Given that HMRC now expects voluntary compliance with the Regulations, it does not intend to undertake concerted compliance activity in the media sector in respect of entertainers as a direct result of the ITV case. It will, however, continue to apply its normal risk-based approach to identifying individual cases which represent a high risk and reserves the right to investigate such cases. It will also continue to scrutinise those cases currently the subject of investigation.
Where HMRC is undertaking or undertakes an investigation into an entertainer or media company, it will apply the law in terms of the Regulations applying the decision and judgment of the UT and the CoA.
HMRC's position regarding retrospective liability is that set out in Revenue & Customs Brief 19/12 on 14 June 2012, following the UT decision. As such the extent to which HMRC will seek to apply the CoA decision retrospectively will be determined by a number of different factors.
Where HMRC has previously issued a written opinion to a party that Class 1 National Insurance contributions are not due in respect of payments made under a particular contract because HMRC did not consider those payments to be 'by way of salary', it will not seek recovery retrospectively of the unpaid National Insurance contributions that were due and payable prior to 6 April 2011 (unless HMRC has expressly advised an engager that National Insurance contributions should be operated from an earlier date).
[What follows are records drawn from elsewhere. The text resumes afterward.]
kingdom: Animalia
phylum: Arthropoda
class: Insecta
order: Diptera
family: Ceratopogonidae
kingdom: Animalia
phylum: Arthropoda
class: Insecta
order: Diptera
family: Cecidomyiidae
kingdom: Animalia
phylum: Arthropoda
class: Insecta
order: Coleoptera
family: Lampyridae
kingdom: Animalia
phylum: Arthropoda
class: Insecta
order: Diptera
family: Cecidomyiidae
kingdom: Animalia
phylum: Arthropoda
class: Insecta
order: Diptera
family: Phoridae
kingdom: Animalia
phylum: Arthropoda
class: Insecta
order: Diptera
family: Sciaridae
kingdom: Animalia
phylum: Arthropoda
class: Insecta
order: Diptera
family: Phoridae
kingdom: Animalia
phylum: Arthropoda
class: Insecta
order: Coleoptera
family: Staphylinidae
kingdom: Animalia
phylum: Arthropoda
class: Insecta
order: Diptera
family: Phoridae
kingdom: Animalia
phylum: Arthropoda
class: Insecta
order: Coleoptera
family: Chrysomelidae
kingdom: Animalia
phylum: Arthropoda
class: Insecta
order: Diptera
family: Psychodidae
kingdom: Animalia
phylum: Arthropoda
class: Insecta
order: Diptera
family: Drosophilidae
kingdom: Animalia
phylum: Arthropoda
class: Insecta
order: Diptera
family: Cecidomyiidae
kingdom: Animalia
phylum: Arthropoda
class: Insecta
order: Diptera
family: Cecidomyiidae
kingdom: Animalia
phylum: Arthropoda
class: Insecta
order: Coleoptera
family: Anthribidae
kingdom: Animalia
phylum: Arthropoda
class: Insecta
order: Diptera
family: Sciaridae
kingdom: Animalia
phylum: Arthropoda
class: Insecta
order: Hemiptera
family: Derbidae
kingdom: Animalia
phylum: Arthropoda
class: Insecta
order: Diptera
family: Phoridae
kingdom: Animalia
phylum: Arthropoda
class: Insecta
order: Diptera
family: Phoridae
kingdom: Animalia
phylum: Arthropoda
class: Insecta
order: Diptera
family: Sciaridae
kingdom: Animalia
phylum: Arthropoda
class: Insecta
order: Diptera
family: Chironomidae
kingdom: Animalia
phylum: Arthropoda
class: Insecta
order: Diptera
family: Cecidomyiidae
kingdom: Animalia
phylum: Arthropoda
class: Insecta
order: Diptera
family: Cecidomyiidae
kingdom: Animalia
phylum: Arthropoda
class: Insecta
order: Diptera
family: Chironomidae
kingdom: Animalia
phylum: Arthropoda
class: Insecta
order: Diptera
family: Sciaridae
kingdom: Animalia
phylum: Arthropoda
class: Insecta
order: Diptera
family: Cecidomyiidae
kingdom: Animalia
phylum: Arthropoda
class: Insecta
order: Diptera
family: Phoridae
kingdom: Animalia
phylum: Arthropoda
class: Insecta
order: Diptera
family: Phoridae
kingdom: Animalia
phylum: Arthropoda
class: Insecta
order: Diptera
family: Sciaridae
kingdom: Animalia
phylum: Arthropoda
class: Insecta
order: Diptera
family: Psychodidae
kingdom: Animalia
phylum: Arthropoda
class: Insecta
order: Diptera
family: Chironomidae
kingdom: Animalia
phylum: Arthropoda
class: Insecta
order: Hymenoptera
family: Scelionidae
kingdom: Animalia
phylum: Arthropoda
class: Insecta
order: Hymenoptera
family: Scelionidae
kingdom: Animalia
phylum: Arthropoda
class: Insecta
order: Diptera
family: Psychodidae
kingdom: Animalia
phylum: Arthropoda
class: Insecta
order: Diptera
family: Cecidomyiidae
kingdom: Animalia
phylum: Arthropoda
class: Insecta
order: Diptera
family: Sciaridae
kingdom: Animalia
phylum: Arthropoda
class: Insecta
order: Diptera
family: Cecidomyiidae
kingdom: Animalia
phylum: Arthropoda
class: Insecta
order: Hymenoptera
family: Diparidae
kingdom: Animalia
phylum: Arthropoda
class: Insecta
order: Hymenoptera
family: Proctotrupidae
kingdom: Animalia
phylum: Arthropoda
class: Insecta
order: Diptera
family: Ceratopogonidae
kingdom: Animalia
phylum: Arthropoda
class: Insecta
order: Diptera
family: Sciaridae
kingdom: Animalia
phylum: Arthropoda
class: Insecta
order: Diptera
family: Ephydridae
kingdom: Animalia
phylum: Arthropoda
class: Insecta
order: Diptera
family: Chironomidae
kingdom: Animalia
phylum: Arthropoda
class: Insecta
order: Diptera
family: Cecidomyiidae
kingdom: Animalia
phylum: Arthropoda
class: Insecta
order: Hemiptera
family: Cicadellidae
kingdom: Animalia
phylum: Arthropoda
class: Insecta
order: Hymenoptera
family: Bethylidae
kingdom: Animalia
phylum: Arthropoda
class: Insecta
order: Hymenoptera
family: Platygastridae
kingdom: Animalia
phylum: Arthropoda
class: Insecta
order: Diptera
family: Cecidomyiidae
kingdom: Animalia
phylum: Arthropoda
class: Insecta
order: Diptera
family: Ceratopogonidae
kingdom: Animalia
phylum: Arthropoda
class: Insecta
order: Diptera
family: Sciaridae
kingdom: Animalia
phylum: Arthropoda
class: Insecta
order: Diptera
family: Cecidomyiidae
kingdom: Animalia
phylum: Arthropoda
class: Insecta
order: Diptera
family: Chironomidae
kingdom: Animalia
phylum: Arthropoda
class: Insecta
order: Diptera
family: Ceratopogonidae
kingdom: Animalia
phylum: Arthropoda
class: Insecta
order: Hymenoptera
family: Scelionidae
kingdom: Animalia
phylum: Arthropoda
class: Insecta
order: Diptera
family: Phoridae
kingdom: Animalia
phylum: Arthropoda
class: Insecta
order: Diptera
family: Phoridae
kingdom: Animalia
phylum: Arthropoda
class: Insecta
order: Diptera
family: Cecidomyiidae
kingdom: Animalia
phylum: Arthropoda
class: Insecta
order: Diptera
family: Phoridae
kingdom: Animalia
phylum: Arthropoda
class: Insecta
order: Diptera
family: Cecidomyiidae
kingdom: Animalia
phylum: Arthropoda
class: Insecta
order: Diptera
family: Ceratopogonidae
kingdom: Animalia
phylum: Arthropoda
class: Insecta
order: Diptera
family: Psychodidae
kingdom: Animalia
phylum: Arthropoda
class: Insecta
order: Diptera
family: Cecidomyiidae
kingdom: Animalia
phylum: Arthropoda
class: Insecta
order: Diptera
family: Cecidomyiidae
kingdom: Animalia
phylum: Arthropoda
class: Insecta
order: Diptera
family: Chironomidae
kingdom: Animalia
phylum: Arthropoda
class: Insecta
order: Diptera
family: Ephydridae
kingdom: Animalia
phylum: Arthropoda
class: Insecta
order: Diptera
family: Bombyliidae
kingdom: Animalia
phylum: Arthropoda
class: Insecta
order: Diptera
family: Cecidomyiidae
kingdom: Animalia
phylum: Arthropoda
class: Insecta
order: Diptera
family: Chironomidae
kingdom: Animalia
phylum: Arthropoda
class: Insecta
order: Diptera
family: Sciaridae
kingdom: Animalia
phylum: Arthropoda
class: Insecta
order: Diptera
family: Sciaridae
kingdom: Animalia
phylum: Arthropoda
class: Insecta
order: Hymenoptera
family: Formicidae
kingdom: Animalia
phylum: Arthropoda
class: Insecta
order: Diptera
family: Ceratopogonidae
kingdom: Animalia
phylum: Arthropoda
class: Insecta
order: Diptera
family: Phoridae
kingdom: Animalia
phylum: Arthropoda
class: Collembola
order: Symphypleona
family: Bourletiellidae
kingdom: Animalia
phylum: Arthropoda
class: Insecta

Where HMRC has previously provided a written opinion to an engager that Class 1 National Insurance contributions are not due in respect of a particular contract, and the engager used identical (other than for individual personal details) contract(s) to engage other entertainers, HMRC will not seek arrears of Class 1 National Insurance contributions due and payable prior to 6 April 2011 in respect of these other contracts.
Where HMRC has not given such a written opinion, then it reserves the right to seek to recover any National Insurance contributions arrears under its normal compliance subject to the provisions of the Limitation Act 1980.
HMRC is mindful of the fact that it undertook a recent public consultation on options for amending the National Insurance treatment of entertainers at some point in the future and that its preferred option was to revoke those provisions of the Regulations that relate to entertainers with effect from 6 April 2014. If an amendment is made to the Regulations, such an amendment will only have prospective effect. The CoA judgment concerns the current and retrospective application of the relevant provisions in the Regulations and therefore will apply to any contracts entered into up until the point that any amendments to the current Regulations come into force. HMRC will be publishing a summary of the consultation responses and confirm the intended way forward later this year.
Under the terms of its Non-statutory clearance service to businesses, should an engager have material uncertainty on the National Insurance contributions consequences of a particular contractual engagement with an entertainer, if appropriate, HMRC can provide its view of how the law applies to that contract.
Any such requests should be made by formal 'Non-statutory clearance' application to Large Business Customer Relationship Managers, Film & Production or TV Broadcasting Units as appropriate enclosing details of the particular engagement and a copy of the relevant (signed) contract.